For curing I originally used a diaper box lined with tin foil and a cheap UV light strip. Can usually find those for cheap on Amazon. Recently upgraded to a kallax unit from IKEA. My printers sit on top and I converted some of the upper cubes to curing stations. Same shit. Line with tin foil and a strip of UV lights.

I do have some 99% ipa to try out vs the acetone. A company on Amazon still sells 4 gallons of it for $70. The cheapest you're probably going to find it. Acetone used to be cheaper, but that has crept up to around $20/gal. This is assuming US shopping.

Shop around. I can vouch for acetone, but I hope the ipa works just as good. Would be easier to store and work with.
 
I'll say for the notion of printing as a business or side hustle that I've had an ad to the effect of "This is my printer, this is what parts look like off it, $X.00 per hour + $0.YZ per gram, send files to [emailaddress] to receive plastic garbage" on the local bulletin board for some months now. It hasn't made me a millionaire, but it's put some change back in the beer & smokes fund and kept the printer from collecting too much dust.

I can't really say it'd be worthwhile if you'd set out to sell printer hours from the start but if you're in the same boat as I was, if you've already bought a printer for personal use, had your fun, run out of crap to print and shoved it in a corner? Decent way to get back into using the machine while recouping some of your buy-in cost.
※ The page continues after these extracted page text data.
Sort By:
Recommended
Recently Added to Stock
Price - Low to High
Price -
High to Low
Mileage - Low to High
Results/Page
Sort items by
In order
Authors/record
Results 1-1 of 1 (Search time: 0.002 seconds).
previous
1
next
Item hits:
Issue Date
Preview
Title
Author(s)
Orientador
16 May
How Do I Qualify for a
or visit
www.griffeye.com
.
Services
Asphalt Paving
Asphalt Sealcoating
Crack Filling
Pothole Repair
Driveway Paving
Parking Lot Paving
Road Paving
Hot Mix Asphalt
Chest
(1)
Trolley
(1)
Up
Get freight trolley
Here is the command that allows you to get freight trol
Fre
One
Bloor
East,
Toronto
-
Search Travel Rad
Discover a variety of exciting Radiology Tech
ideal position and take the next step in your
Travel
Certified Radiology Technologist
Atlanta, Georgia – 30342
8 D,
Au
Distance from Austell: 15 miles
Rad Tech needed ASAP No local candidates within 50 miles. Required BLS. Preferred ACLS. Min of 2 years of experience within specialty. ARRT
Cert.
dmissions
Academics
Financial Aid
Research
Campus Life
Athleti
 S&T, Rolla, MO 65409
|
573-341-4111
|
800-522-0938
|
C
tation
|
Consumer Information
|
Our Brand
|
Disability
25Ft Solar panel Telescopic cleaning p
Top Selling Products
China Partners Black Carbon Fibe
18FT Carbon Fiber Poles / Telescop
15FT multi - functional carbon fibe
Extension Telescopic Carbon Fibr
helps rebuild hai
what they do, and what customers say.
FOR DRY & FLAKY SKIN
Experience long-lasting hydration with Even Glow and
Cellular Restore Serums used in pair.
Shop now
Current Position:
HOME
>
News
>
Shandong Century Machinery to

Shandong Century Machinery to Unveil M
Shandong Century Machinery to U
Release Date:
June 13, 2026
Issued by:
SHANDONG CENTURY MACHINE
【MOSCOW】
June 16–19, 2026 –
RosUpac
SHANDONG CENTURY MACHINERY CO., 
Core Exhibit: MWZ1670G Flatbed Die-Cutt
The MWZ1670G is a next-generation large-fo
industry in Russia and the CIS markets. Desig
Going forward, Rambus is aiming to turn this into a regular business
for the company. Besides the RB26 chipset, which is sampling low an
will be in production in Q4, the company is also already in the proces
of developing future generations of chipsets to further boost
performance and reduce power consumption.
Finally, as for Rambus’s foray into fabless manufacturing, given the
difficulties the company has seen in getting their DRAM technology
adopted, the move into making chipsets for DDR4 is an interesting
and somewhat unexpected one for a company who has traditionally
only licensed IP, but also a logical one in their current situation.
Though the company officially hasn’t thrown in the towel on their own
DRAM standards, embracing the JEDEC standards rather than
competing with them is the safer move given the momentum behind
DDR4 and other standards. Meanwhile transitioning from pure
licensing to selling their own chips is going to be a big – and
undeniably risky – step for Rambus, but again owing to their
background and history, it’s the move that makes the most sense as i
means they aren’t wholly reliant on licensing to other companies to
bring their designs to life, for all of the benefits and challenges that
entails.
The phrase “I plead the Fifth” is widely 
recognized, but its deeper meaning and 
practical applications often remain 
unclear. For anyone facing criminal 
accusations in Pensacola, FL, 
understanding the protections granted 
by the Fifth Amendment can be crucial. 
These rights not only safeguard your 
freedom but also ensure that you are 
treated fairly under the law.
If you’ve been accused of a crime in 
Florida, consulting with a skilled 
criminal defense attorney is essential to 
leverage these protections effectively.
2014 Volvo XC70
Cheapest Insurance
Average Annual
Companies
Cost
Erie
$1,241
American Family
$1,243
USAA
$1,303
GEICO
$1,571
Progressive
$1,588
Also for SLA cleaning solvents, be sure to check for alcohol stove fuel. Hardware store near me sells a gallon of ethanol/isoprop mix for $45 leafland funbucks, I'd be pretty surprised if you can't get it cheaper in the states.
 
Wonder how they compare to a Voron. I know those are the hot shit atm.
Delta are the fastest. All 3 servos are 'helping' at the same time. CoreXY (most recent Voron project) printers are next - 2 servos assisting at the same time.
The rest are in varying states of slower - depending on duty cycle overlap with other axes.